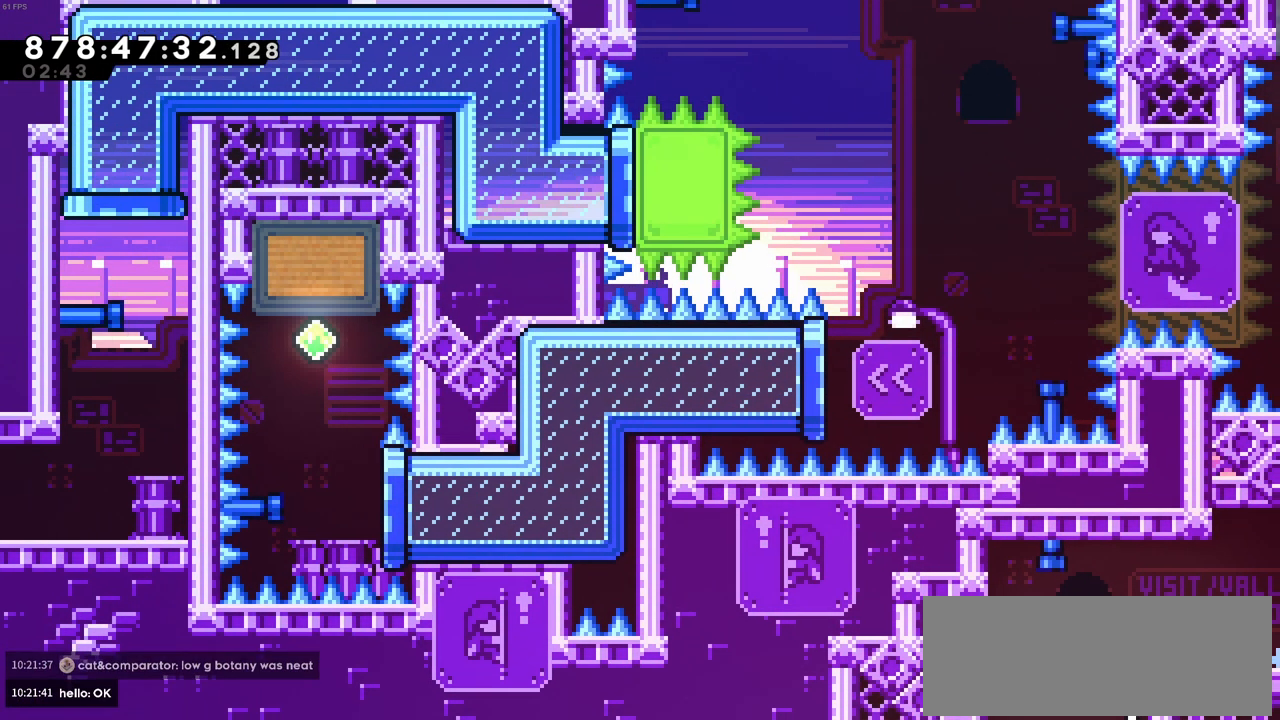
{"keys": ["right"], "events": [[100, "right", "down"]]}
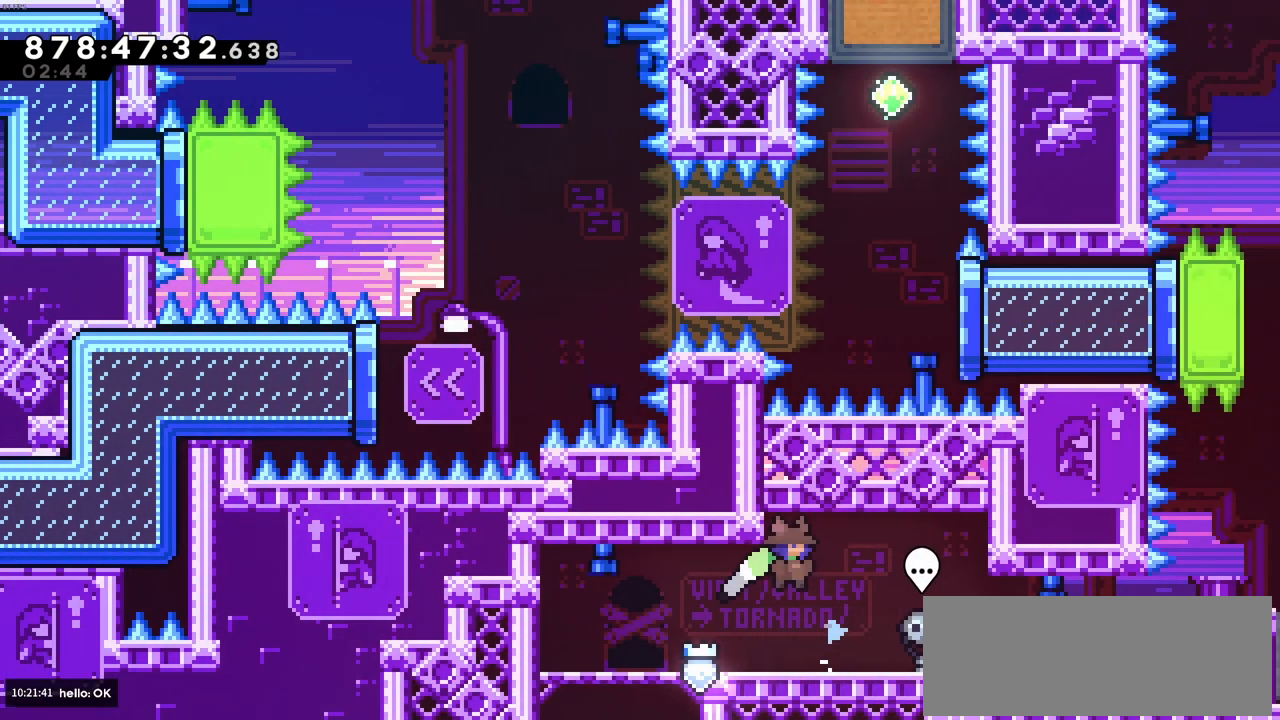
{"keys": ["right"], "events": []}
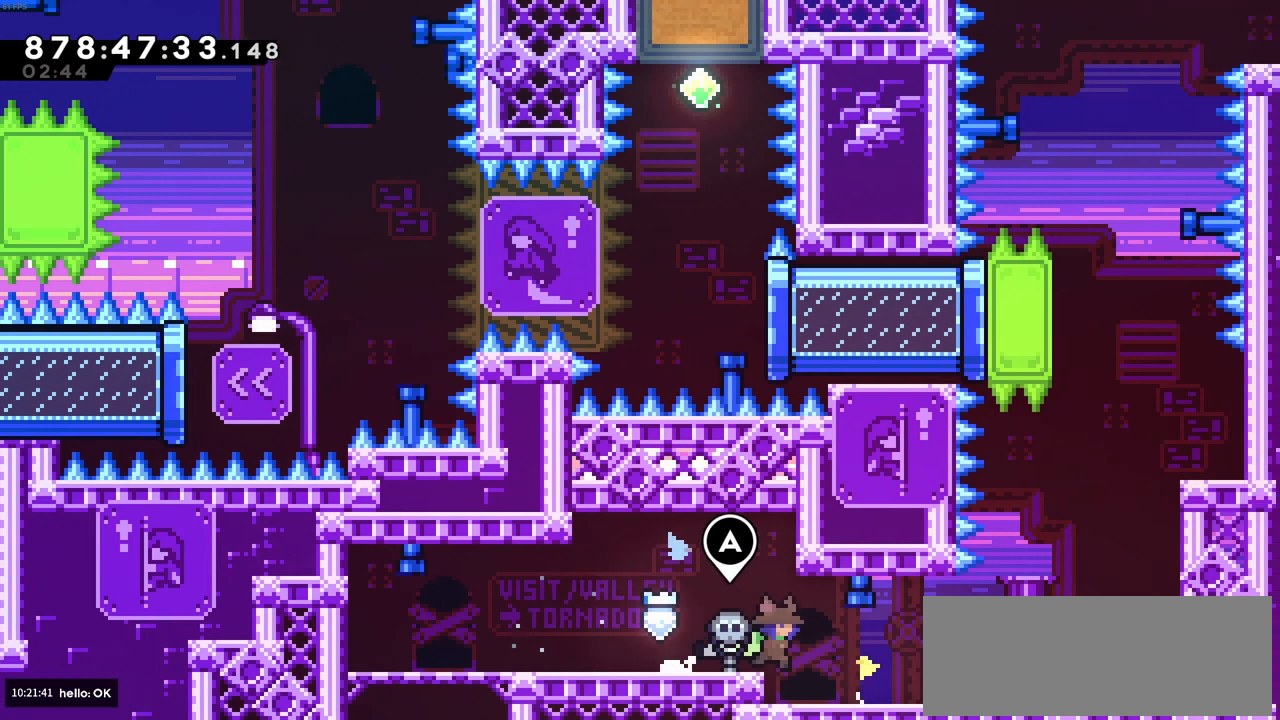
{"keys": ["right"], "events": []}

◆ About this exercise
Please leave the images out and retype the rest of the material exactly.

◆ Result of this task
{"keys": ["right"], "events": [[100, "right", "down"]]}
{"keys": ["right"], "events": []}
{"keys": ["right"], "events": []}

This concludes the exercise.